Kiedy pojawiła się w moim życiu zaczełam o nią dbać, starać się jak tylko potrafie,
żeby wszystko był naj,
aby ta druga osoba czuła ,wiedziała że jest kochana.
Myśl o tym że istnieje człowiek którego kocham napawała mnie niesamowitym entuzjazmem,
chęcią żeby stawać się coraz bardziej doskonalsza dla niego i przy tym dla siebie.
Bo przecież wspaniale jest widzieć jak na twarzy ukochanego gości uśmiech.

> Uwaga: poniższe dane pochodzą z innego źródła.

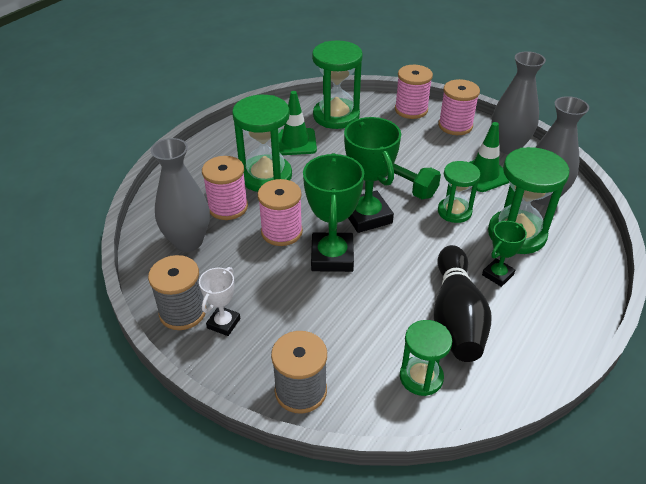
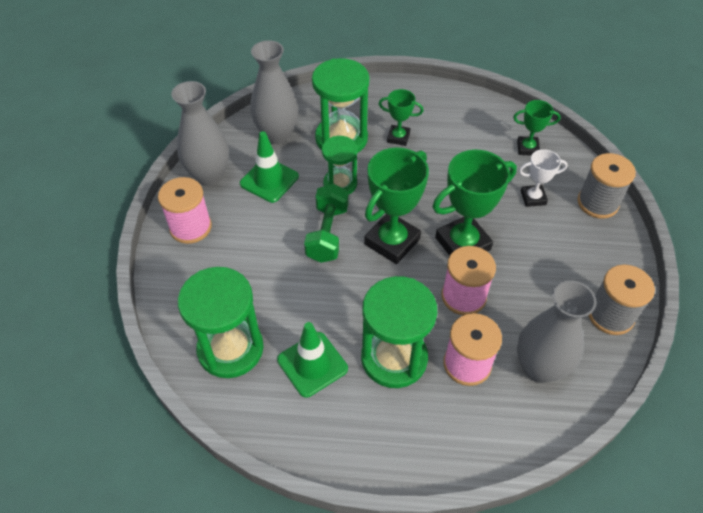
camera: 120 degrees left, 10 degrees up
(223, 323) = (593, 279): white trophy -> white trophy (533, 198)
(411, 110) = (176, 278): pink spool -> none
(421, 377) = (527, 148): green hourglass -> green trophy
(456, 317) = (460, 147): black bowling pin -> none

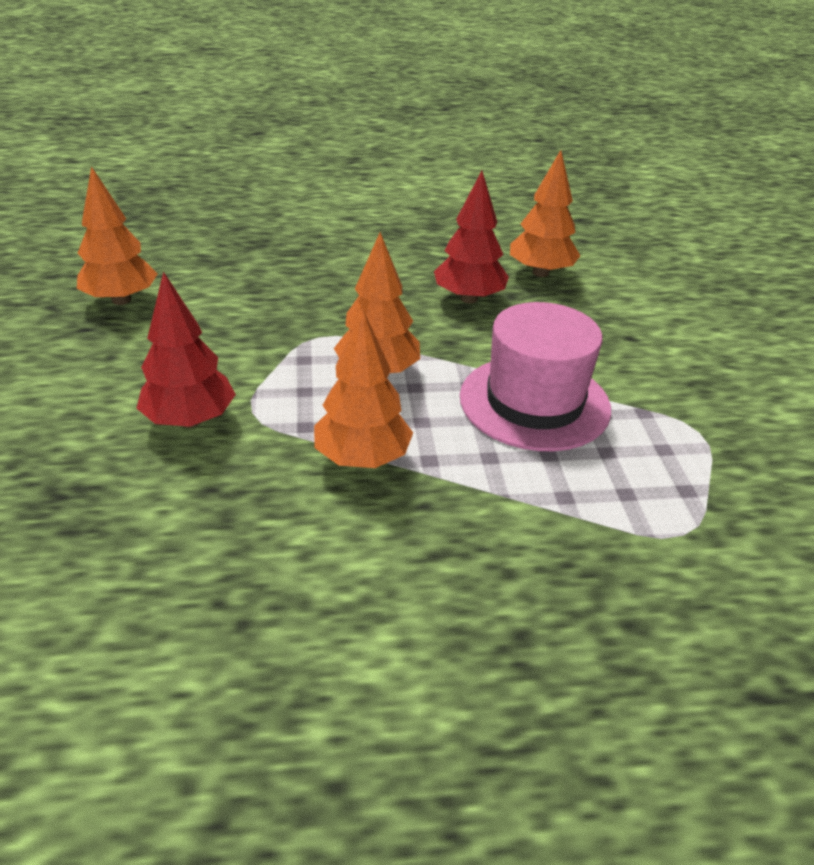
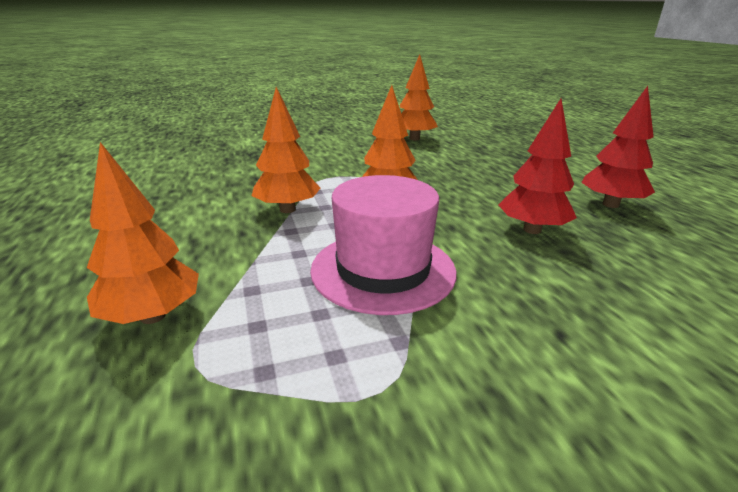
camera: 80 degrees right, 10 degrees down
(190, 420) = (312, 166): red tree -> red tree (610, 204)
(540, 273) = (638, 265): orange tree -> orange tree (152, 316)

Bardzo mi się to podobało/ podoba takie spełnianie w miłości, to jet to o co mi chodzi w życiu.
Jednak pojawia się ALE...
Jestem człowiekiem, wrażliwą kobietą która chce czuć się kochana, potrzebna.
Nie całemu światu tylko Jemu. Czy to aż tak dużo...
Mi wydaje się że nie, dla niego to chyba jednak za duży ciężar
Nie pamiętam kiedy On tak od siebie powiedział że mnie kocha,
nie wspominając już o drobnych gestach np. kwiatek.
Tak patrząc na to co się ostatnio u nas dzieje dochodze do wniosku że gdyby nie moje telefony,
sms i inne tego typu rzeczy przypominające o moim istnieniu On wogóle by nie zauważył że jest ktoś taki jak Ja.
Kobieta która potrzebuje czułość, zrozumienia, która poprostu chce czuć się kochana i w jakimś sensie adorowana.
To wszystko nie wydarzyło się teraz nagle, wcześniej starałam się sobie w mówić że to nie jest ważne,
że liczy się to że jesteśmy razem,że On jest przy mnie.
Ale teraz coraz bardziej zaczynam się czuć samotna, nie potrzebna i nie kochana
Próbowałam z nim rozmawiać o tym co czuje, mówiąc o wszystkim wprost jednak do niego to nie dochodzi.
Tak sobie myśle czemu tak musi być co co chwile brutalna rzeczywistość daje o sobie znać.